WHAT IS EXPECTED → Write out the Wii Fit Plus thread word for word between "i started playing" and "week or two.", inclusive.

SELECTED TEXT →
####################

# wii fit plus!



## kimmy (Jan 17, 2010)

i used to go to the gym all the time and then i just started going less and less until i quit going altogether and lost all that gorgeous muscle i built up. 
	

	
	
		
		

		
			





i started playing wii fit when my sister came down and my boyfriend and i went to get wii fit plus (not gonna lie we just wanted it for the pet stats initially!) three days out of the week i build an eighty minute routine and the other four days i just do some light wii fitness. already seeing major improvements in everything and it's been only a week or two.

it tells me i'm underweight at a bmi of 16.27 but i feel and look healthy, and i'm still in a c cup so i couldn't have lost too much weight. i think i'm just getting super lean and i'm okay with that. 
	

	
	
		
		

		
		
	


	




 i love the little progress graph it makes for you!

anyone else using this?


----------



## Enchantedcameo (Jan 18, 2010)

####################

SUPPLIED INFORMATION →

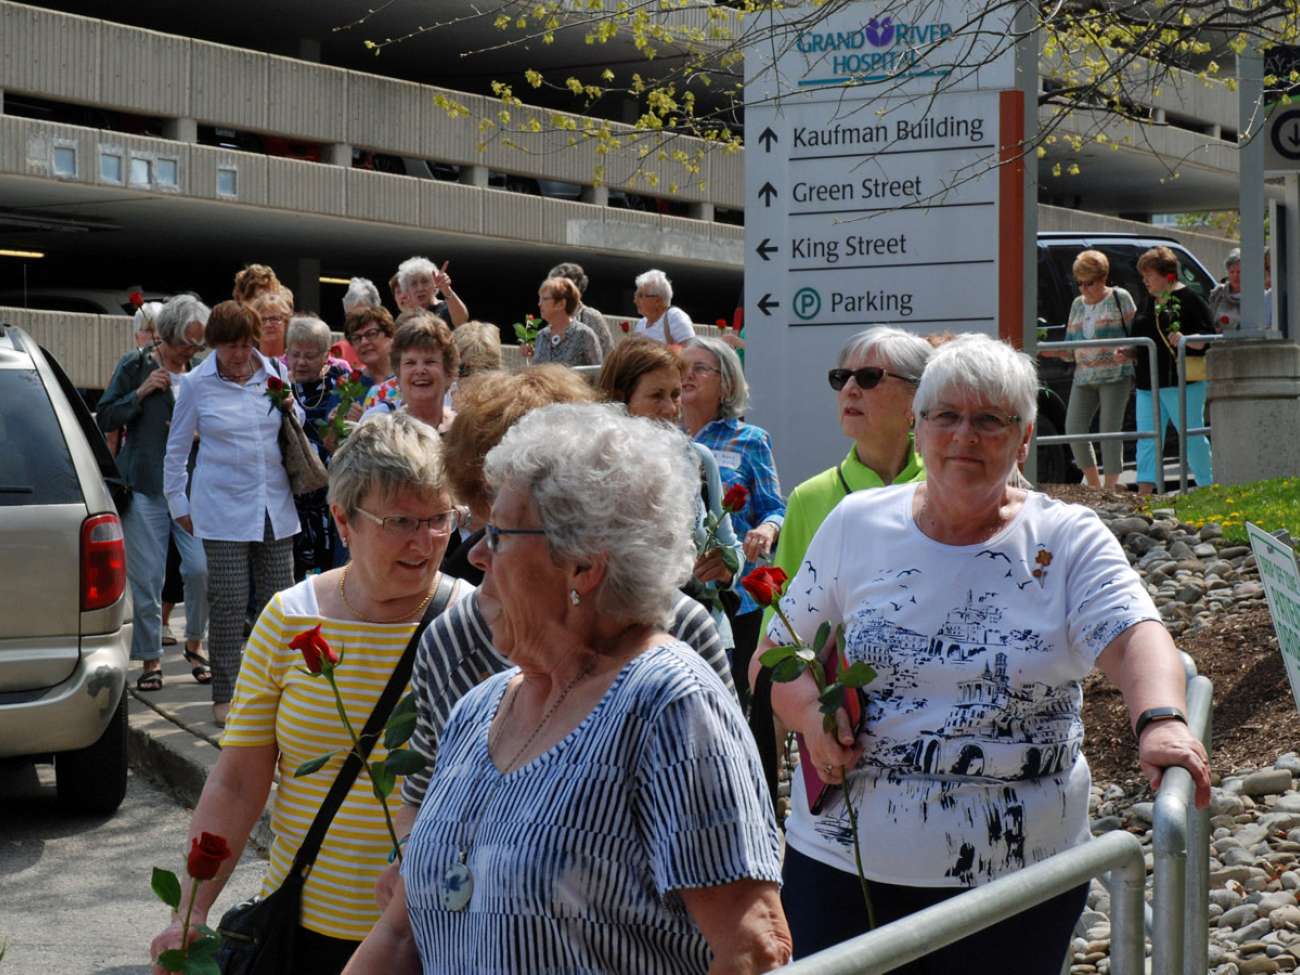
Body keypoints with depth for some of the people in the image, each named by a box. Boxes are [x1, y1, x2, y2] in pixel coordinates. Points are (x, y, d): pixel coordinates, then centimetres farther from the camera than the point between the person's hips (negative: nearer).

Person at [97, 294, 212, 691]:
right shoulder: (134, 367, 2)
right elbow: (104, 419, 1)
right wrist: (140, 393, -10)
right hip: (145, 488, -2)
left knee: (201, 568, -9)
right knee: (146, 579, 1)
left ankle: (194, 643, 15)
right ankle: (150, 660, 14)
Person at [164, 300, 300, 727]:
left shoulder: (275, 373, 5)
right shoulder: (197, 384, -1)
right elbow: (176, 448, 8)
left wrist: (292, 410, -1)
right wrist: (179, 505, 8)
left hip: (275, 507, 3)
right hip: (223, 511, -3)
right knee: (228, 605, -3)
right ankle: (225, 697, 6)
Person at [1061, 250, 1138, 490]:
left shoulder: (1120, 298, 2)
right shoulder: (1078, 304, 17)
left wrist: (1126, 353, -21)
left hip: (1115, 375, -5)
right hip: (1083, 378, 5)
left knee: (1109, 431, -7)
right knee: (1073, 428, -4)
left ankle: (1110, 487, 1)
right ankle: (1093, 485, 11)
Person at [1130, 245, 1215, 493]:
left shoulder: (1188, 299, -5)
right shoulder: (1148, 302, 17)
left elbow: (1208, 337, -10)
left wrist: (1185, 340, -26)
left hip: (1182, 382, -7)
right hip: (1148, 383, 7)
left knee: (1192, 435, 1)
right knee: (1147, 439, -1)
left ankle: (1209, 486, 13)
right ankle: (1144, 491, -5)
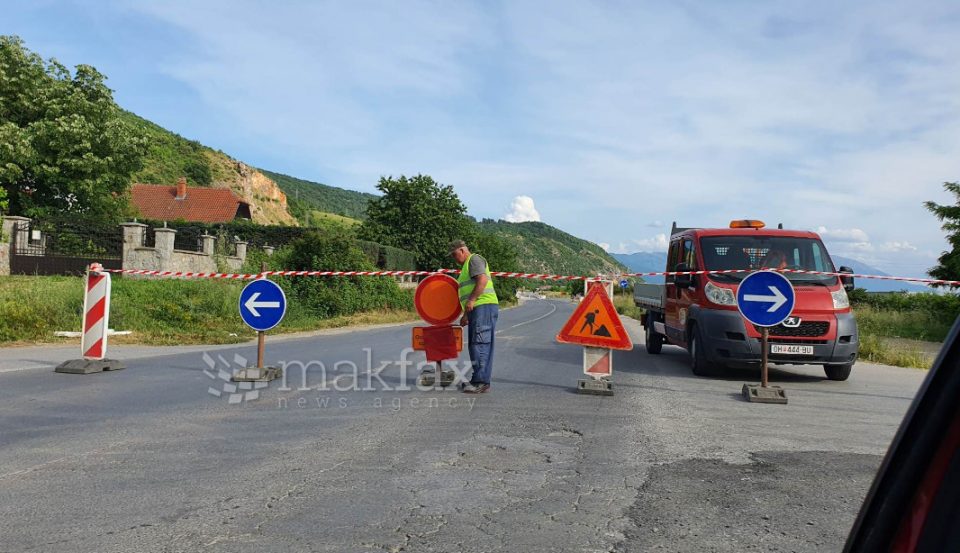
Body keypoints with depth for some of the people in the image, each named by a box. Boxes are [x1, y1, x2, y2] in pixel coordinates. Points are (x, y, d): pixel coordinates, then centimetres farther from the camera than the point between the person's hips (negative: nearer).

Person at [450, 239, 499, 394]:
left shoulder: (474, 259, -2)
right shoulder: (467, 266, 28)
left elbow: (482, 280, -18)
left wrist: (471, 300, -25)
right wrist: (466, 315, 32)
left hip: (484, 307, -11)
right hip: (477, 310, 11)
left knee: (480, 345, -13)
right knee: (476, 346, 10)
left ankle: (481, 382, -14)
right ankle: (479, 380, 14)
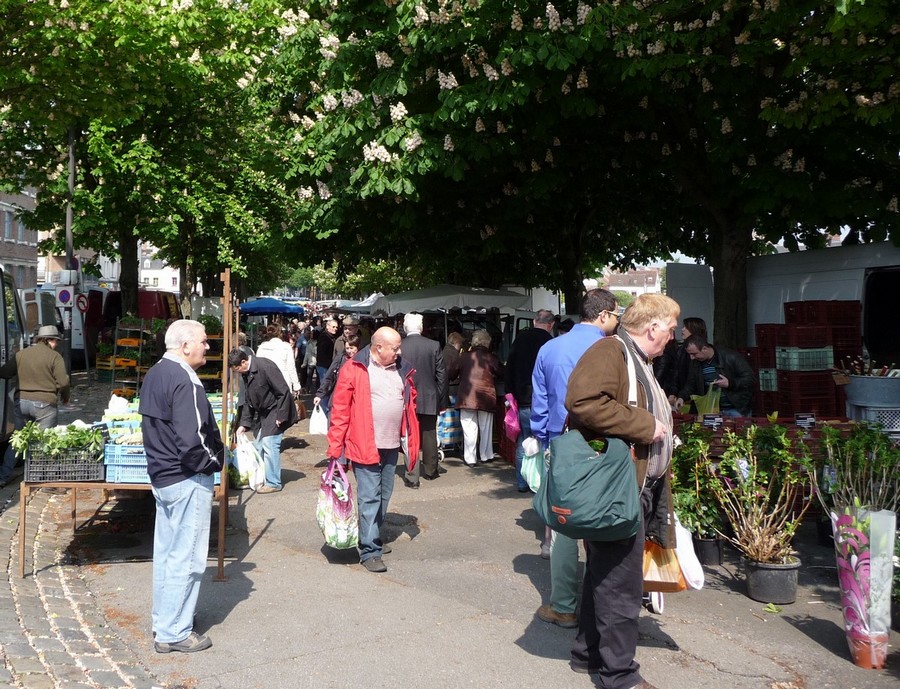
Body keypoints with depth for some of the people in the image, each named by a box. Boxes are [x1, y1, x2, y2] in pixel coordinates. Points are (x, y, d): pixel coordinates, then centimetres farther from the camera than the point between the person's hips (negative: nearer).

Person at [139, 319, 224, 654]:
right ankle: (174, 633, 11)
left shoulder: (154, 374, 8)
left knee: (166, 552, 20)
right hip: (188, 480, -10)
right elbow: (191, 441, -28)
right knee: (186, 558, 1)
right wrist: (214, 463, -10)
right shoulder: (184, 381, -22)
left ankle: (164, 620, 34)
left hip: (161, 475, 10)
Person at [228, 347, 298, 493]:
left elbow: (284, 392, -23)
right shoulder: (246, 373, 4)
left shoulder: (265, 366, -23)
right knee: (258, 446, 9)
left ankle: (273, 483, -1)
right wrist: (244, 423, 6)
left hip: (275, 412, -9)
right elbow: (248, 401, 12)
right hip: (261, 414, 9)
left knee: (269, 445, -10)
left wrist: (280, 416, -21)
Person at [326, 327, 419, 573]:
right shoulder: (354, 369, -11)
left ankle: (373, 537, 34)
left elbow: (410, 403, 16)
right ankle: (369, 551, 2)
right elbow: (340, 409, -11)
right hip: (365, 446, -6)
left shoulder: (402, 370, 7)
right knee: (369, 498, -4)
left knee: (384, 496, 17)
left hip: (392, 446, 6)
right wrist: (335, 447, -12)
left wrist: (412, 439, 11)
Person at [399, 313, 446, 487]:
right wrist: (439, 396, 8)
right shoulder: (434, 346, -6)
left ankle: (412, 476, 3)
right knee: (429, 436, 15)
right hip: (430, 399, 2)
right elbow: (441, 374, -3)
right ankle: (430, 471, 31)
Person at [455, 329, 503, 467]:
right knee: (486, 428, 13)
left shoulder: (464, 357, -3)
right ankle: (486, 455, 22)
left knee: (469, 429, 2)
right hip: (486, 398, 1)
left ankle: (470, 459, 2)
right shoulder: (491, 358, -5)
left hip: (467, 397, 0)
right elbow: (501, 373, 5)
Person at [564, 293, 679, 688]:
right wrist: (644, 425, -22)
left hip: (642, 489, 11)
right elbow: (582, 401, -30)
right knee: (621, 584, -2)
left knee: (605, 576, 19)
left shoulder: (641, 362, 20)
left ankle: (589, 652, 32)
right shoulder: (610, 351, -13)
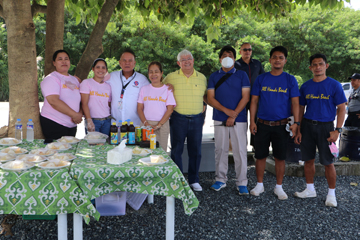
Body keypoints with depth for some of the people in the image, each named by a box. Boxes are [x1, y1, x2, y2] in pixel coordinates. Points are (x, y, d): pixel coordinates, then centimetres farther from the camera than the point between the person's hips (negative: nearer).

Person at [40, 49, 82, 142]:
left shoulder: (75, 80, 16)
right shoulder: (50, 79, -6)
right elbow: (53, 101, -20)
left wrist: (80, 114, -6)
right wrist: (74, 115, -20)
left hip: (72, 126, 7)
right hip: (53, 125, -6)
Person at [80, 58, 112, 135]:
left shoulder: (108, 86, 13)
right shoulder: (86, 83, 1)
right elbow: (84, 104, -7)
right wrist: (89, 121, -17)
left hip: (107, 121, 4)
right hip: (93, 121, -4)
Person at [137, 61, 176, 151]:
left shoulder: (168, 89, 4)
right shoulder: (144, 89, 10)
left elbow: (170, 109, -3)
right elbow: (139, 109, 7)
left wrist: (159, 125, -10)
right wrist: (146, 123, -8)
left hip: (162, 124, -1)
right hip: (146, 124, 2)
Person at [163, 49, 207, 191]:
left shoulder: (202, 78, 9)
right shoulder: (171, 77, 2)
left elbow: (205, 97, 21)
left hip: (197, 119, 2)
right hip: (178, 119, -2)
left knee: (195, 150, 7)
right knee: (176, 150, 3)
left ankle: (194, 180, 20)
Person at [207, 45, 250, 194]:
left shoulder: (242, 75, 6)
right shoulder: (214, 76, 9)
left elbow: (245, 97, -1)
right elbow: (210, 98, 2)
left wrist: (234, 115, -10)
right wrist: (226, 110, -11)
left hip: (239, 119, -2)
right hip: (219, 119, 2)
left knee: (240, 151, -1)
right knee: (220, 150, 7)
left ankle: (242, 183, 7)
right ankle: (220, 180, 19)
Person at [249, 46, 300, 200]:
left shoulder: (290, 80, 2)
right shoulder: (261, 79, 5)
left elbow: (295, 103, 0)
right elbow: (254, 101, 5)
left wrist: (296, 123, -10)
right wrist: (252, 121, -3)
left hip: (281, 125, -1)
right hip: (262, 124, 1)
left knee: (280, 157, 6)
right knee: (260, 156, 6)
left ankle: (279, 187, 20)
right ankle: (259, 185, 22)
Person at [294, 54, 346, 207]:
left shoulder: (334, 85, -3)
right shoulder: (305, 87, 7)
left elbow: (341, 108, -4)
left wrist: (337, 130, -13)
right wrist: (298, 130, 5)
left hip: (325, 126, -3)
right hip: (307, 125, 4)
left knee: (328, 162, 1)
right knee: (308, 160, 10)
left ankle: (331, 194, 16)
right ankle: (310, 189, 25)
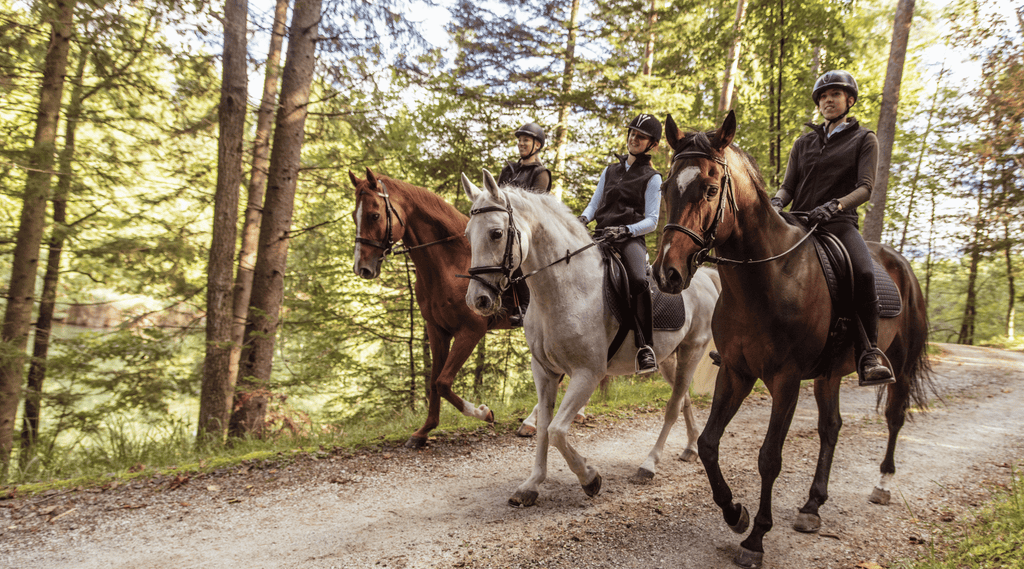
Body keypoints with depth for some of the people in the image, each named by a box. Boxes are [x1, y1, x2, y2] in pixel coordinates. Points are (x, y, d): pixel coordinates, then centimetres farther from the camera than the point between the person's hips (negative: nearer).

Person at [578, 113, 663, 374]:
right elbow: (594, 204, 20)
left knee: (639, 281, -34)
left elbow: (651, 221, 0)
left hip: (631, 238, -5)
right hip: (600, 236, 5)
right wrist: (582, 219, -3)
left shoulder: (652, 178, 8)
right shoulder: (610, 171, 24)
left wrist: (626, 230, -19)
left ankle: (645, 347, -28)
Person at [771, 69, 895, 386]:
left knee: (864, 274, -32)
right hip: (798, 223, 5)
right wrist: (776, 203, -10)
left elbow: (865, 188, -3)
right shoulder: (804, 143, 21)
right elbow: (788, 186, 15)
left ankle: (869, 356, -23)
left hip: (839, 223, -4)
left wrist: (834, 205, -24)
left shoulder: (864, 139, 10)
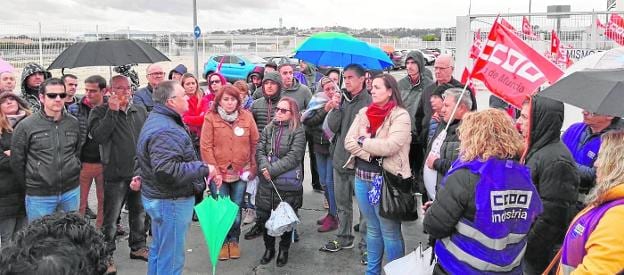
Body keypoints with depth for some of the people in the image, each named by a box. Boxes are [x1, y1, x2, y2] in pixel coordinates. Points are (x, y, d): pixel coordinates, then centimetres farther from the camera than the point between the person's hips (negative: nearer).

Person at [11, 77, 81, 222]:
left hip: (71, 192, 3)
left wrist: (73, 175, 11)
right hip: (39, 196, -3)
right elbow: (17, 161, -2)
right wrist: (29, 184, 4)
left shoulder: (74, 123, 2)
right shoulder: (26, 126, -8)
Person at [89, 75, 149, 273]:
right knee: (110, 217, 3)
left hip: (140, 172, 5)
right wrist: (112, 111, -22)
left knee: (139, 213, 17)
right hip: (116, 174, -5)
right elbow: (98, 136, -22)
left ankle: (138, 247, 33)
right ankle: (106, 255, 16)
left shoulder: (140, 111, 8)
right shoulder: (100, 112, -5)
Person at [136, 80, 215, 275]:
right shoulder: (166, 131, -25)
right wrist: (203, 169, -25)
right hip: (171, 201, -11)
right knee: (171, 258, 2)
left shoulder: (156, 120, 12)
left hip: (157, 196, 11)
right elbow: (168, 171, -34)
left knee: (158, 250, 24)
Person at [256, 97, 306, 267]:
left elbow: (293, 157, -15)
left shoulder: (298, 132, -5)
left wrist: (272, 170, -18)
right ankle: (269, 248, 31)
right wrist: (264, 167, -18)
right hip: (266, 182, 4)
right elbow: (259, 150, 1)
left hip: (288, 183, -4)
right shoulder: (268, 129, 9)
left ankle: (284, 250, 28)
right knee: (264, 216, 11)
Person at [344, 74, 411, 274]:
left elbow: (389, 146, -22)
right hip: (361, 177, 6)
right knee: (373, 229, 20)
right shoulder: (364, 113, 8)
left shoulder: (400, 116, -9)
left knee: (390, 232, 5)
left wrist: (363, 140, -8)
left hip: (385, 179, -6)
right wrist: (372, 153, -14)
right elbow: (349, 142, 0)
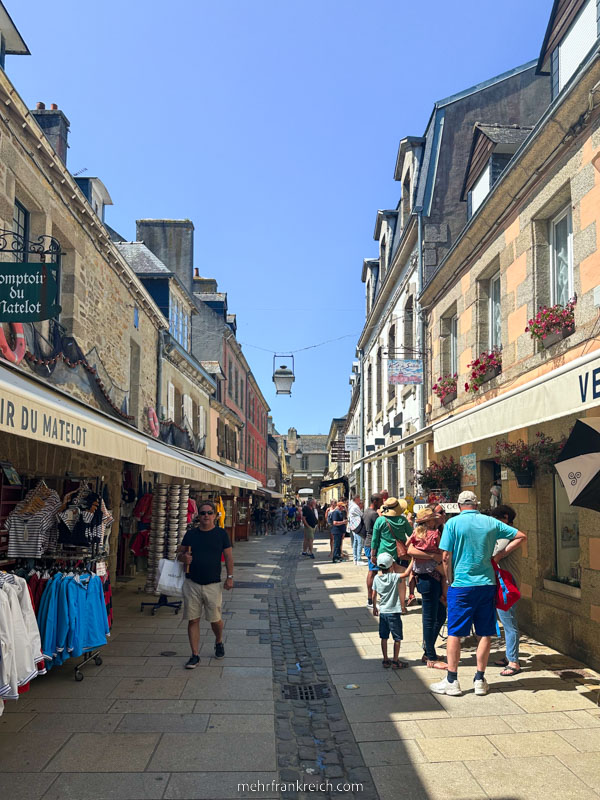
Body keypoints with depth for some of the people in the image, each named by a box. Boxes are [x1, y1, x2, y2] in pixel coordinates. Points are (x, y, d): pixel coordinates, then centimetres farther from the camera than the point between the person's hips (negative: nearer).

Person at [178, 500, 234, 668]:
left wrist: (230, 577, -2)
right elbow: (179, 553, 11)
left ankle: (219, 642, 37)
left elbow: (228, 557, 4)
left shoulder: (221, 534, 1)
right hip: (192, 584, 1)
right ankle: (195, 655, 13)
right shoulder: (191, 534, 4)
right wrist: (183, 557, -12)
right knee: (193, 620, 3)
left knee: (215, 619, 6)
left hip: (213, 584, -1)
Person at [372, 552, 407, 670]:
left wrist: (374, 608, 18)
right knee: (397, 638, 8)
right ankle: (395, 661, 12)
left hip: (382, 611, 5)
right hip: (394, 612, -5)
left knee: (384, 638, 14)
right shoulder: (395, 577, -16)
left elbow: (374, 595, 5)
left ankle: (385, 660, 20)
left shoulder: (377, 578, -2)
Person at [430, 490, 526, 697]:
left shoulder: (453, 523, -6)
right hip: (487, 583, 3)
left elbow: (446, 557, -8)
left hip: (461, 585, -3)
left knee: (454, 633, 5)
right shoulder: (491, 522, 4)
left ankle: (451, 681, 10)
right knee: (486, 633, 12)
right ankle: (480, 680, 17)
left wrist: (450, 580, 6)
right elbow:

####################

EXPECTED OUTPUT →
i started playing wii fit when my sister came down and my boyfriend and i went to get wii fit plus (not gonna lie we just wanted it for the pet stats initially!) three days out of the week i build an eighty minute routine and the other four days i just do some light wii fitness. already seeing major improvements in everything and it's been only a week or two.